NSF-Polar-Cyberinfrastructure / datavis-hackathon

http://nsf-polar-cyberinfrastructure.github.io/datavis-hackathon
42 stars 11 forks source link

ETL 101 - Bringing Polar data analytics one step closer to the Polar Scientist #14

Open lewismc opened 10 years ago

lewismc commented 10 years ago

Whilst in deep conversation with a fellow ETL guru (@MBoustani), I had a brain wave and I am now flushing it out here.

I would like this session to focus on

Personally, I would really like to explore whether a Pig or Hive module for Gora would be valuable here. In order to determine this however I need to learn more about the data analysis tasks we gather in 1 above.

curtislisle commented 10 years ago

I notice that Gora supports persistence to mongoDB as an option. This could serve as a bridge between analytics that use Hadoop/Pig/Hive and analytics or visualizations that are not based on the Hadoop et. al architecture.

lewismc commented 10 years ago

Hi @curtislisle certainly. This is exactly the type of thing we can focus on. I would image we could design and implement an ETL process that would map one dataset to many datastores. We can then augment the analytic tools which have access to the data regardless of its location. Thanks for the feedback.

allenpope commented 10 years ago

As a goal - and I'm really not sure if this is the sort of data/analytics you're thinking about (I know Landsat, not these acronyms), but it could be to have a map & regional wordcloud of available polar data and/or publications...

lewismc commented 10 years ago

Yes we could certainly work towards this no doubt. Out of curiosity, what value do you think map/regional word clouds would bring? Personally, I think they would be very cool to present at the end of the workshop as a point of reflection. Any ideas?

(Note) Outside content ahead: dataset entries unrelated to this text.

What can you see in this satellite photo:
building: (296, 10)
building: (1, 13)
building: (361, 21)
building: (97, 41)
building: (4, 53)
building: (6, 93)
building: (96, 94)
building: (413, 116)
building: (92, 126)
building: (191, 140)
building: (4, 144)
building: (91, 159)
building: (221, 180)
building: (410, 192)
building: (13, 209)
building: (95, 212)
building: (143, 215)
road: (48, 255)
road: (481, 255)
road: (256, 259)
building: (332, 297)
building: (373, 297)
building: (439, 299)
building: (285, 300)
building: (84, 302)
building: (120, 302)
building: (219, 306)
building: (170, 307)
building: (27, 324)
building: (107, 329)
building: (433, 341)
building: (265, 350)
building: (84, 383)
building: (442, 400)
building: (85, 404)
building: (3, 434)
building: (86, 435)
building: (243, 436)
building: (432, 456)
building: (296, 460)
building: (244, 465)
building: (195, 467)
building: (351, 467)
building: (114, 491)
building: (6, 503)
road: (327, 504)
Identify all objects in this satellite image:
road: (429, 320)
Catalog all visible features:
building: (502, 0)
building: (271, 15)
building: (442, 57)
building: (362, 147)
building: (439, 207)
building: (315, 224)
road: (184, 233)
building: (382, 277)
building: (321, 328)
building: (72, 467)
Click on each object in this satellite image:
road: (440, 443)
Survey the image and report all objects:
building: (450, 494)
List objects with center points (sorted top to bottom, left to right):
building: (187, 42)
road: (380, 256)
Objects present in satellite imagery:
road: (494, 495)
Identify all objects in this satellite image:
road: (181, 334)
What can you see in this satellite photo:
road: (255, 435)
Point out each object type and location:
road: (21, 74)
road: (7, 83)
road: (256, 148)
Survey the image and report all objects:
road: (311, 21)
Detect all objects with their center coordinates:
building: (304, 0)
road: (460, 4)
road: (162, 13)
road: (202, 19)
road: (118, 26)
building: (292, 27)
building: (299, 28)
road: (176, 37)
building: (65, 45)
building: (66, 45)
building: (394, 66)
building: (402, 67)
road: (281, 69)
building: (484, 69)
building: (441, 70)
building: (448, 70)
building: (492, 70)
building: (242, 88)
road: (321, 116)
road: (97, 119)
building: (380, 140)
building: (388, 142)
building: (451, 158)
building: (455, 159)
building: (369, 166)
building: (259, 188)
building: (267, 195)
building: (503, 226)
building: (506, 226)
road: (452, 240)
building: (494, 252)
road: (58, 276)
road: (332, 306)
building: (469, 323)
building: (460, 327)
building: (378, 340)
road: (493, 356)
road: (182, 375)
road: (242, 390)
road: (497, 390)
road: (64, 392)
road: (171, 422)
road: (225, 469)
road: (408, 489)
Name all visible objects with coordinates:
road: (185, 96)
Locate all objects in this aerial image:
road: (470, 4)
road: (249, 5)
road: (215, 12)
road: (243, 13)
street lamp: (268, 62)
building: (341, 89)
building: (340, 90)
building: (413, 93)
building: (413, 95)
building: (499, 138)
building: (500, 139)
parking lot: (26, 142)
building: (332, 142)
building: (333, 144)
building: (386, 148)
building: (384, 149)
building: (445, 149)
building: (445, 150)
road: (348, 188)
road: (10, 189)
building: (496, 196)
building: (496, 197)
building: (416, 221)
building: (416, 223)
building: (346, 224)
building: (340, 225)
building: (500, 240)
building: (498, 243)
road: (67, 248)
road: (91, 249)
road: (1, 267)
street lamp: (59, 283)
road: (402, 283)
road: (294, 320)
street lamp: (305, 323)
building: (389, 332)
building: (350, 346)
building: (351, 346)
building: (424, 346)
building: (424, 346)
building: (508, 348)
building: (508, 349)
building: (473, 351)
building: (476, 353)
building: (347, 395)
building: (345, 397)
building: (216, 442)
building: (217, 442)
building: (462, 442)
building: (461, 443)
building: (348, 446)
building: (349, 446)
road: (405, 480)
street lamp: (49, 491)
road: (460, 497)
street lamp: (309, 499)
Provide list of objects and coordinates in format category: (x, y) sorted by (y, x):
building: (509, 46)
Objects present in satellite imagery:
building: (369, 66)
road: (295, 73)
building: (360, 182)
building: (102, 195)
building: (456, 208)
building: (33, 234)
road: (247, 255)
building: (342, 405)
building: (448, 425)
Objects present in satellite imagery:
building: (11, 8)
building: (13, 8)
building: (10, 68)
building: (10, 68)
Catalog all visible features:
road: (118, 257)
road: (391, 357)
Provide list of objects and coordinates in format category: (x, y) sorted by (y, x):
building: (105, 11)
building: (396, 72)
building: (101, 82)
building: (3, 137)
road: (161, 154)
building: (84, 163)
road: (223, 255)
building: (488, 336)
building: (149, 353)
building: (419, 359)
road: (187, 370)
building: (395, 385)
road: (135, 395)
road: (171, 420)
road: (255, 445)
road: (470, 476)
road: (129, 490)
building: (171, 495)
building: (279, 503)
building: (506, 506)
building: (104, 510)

On Fri, Oct 17, 2014 at 2:55 PM, Allen Pope notifications@github.com wrote:

As a goal - and I'm really not sure if this is the sort of data/analytics you're thinking about (I know Landsat, not these acronyms), but it could be to have a map & regional wordcloud of available polar data and/or publications...

— Reply to this email directly or view it on GitHub https://github.com/NSF-Polar-Cyberinfrastructure/datavis-hackathon/issues/14#issuecomment-59581685 .

Lewis

allenpope commented 10 years ago

A map / word clouds could be a good way to investigate what sorts of science have been done in a region - for example finding out that I'm interested in a glacier in a region that only has limnologists working there. Or to find what other datasets/published research are available in the region. So for data and research discovery this sort of tool could be useful, I think. Also great if you're getting into a new study region and want to get the lay of the land.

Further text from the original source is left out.